When you reach the line that holds "298 211 7.20", start copying exactly and keep going through the final line of the data, leaving out pictures.

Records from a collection
= = = = =

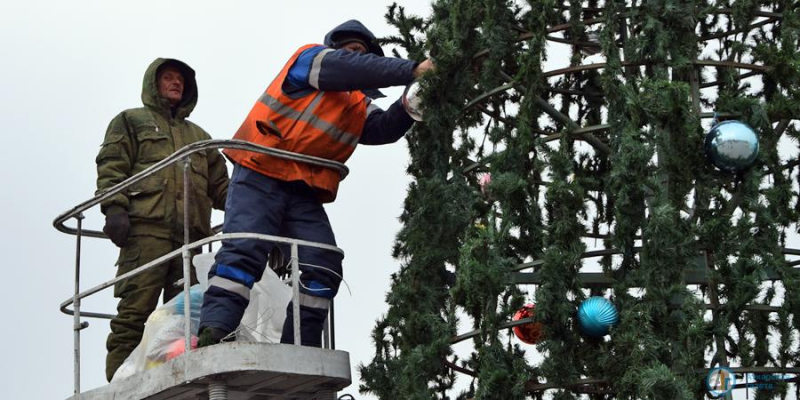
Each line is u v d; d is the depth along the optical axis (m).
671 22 11.20
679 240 10.74
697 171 11.05
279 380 11.28
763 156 11.15
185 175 11.37
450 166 12.05
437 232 11.73
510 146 11.25
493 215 11.23
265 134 11.95
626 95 10.94
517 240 11.15
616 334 10.72
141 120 13.43
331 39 12.45
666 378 10.28
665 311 10.67
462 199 11.86
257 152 11.76
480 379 10.96
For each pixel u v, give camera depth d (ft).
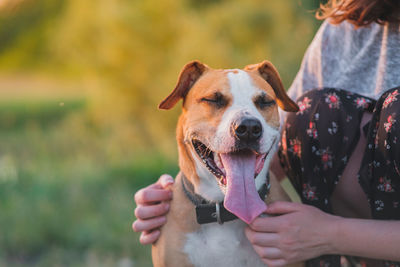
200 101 7.89
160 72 28.19
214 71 8.30
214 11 28.19
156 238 8.25
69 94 63.77
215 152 7.59
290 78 22.79
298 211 7.20
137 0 28.94
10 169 21.70
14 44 77.00
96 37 29.30
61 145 27.50
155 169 21.31
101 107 30.19
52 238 15.83
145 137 27.43
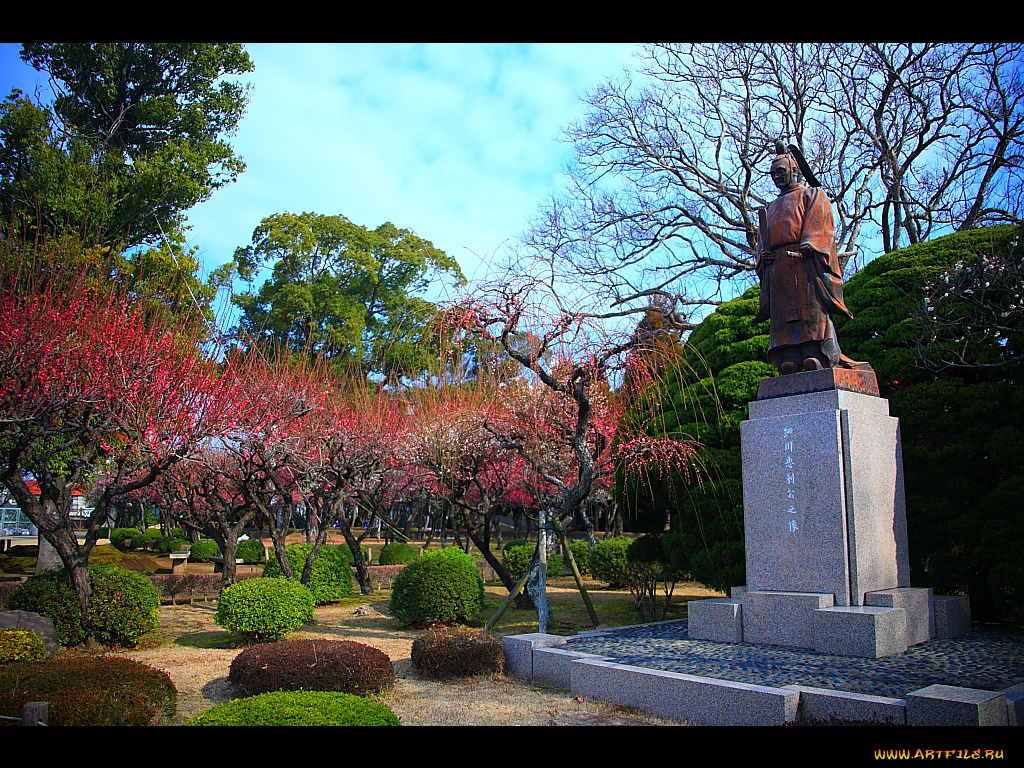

= = = = =

- [EXPECTED ANSWER]
298 211 7.20
137 0 28.94
10 169 21.70
14 44 77.00
96 37 29.30
61 145 27.50
155 169 21.31
101 107 30.19
52 238 15.83
145 137 27.43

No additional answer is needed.